Falling Chinese pig prices on the back of a surge of African swine cases is hitting Chinese import volumes and have an impact on the global pork market, according to Rabobank analysts.
China’s pig prices declined sharply in the first half of this year, falling to levels below imported pork prices, with Chinese import levels this year now expected to be up to 20% down on 2020 volumes.
In its latest global pork report, Rabobank identified several reasons behind the price plunge. ASF outbreaks related to a new variant In the first four months of 2021 led to herd liquidation in affected regions, causing a temporary supply surge.
This was followed by the dumping of oversized pigs as farmers abandoned hope of a price rebound and rushed heavy pigs to slaughter, putting extra pressure on supply from April to June. Further disease outbreaks in the south and southwest in late May caused a new round of liquidation in affected regions, Rabobank analysts said.
The sudden supply increase resulted in a sharp price decline and negative results in both farming and trading in the first six months of the year, leading to low pork import levels into China in Q3.
“While we expect hog and pork prices to rebound in Q3, the estimated high frozen pork inventory will impose a lot of downward pressure on prices,” said Chenjun Pan, senior analyst – animal protein at Rabobank.

============

**APPLY WHAT YOU READ:**
1. From the article on Chinese pig prices, reproduce everything from "China’s pig prices" down to "on 2020 volumes.", replacing "sharply" with "steeply".
2. Answer these questions about the article on Chinese pig prices:
(a) By how much are Chinese import levels this year expected to be down on 2020 volumes?
(b) During which months did the rush of heavy pigs to slaughter put extra pressure on supply?
(c) According to Chenjun Pan, what will impose downward pressure on prices?
3. Summarize the article on Chinese pig prices in two sentences.

[Stored data entries]
============

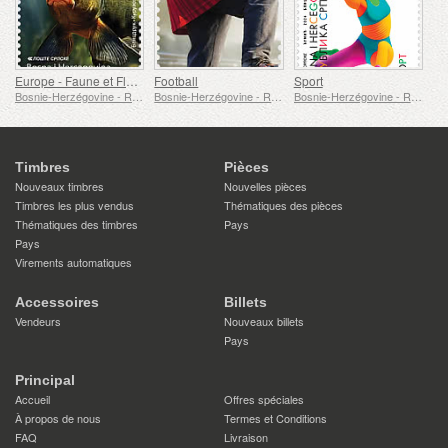
Europe - Faune et Flore Sous-Marines
Football
Sport
Bosnie-Herzégovine - République de Srpska
Bosnie-Herzégovine - République de Srpska
Bosnie-Herzégovine - République de Srpska
Timbres
Pièces
Nouveaux timbres
Nouvelles pièces
Timbres les plus vendus
Thématiques des pièces
Thématiques des timbres
Pays
Pays
Virements automatiques
Accessoires
Billets
Vendeurs
Nouveaux billets
Pays
Principal
Accueil
Offres spéciales
À propos de nous
Termes et Conditions
FAQ
Livraison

============

**RESPONSES BY ITEM NUMBER:**
1.
China’s pig prices declined steeply in the first half of this year, falling to levels below imported pork prices, with Chinese import levels this year now expected to be up to 20% down on 2020 volumes.

2.
(a) Up to 20%.
(b) From April to June.
(c) The estimated high frozen pork inventory.

3. China's pig prices fell sharply in the first half of this year, to levels below imported pork prices, and Chinese import levels are now expected to be up to 20% down on 2020 volumes. Rabobank attributes the plunge to a supply surge from herd liquidation after ASF outbreaks related to a new variant, the dumping of oversized pigs, and further outbreaks in late May, and although a rebound in hog and pork prices is expected in Q3, the estimated high frozen pork inventory will put downward pressure on prices.